Pull out every line in the records below that contains the string "aspire", and copy each one.
--------
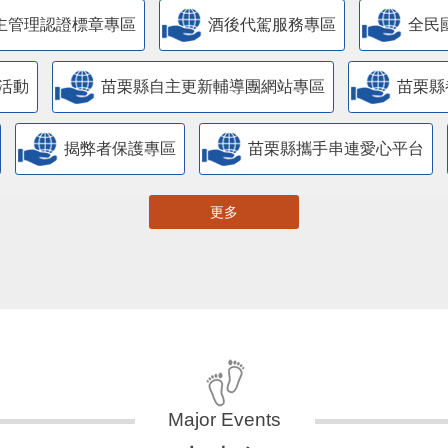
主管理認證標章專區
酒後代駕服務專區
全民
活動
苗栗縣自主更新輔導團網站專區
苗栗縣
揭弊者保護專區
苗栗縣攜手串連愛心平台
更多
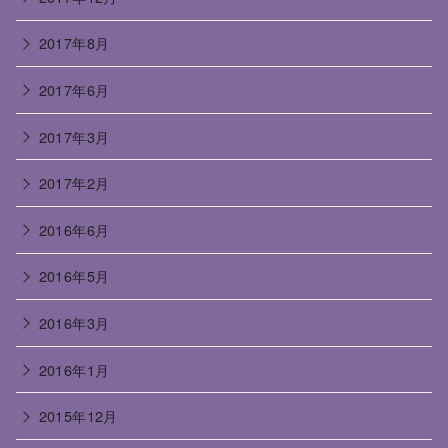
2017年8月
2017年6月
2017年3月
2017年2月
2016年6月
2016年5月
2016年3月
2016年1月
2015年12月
--------
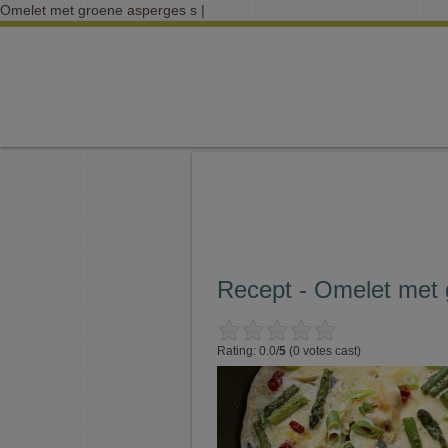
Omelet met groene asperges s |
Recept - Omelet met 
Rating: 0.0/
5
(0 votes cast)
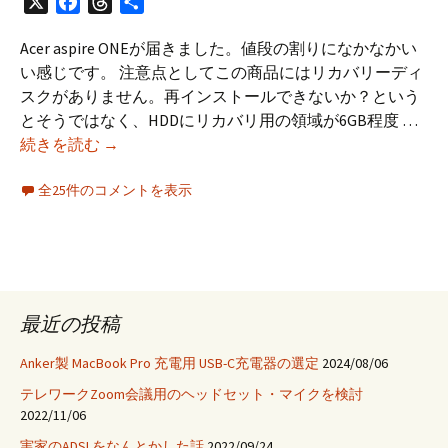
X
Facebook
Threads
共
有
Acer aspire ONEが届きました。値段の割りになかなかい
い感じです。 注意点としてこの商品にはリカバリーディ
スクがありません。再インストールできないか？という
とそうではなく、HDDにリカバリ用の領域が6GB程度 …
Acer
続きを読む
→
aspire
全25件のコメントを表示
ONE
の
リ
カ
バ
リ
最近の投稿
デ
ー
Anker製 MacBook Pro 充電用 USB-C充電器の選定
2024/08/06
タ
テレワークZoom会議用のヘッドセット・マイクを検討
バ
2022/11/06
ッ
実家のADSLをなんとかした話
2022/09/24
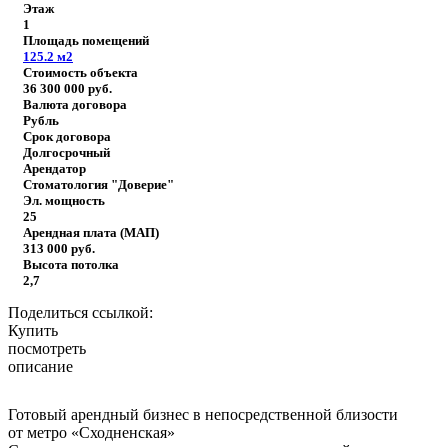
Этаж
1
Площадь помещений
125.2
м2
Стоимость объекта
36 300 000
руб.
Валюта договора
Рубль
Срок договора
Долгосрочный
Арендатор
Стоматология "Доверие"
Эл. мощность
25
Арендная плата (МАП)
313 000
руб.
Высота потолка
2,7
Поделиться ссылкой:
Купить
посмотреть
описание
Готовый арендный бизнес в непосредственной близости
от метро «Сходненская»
--------
ANSWER TO THE EXERCISE ->
Acer aspire ONEが届きました。値段の割りになかなかい
aspire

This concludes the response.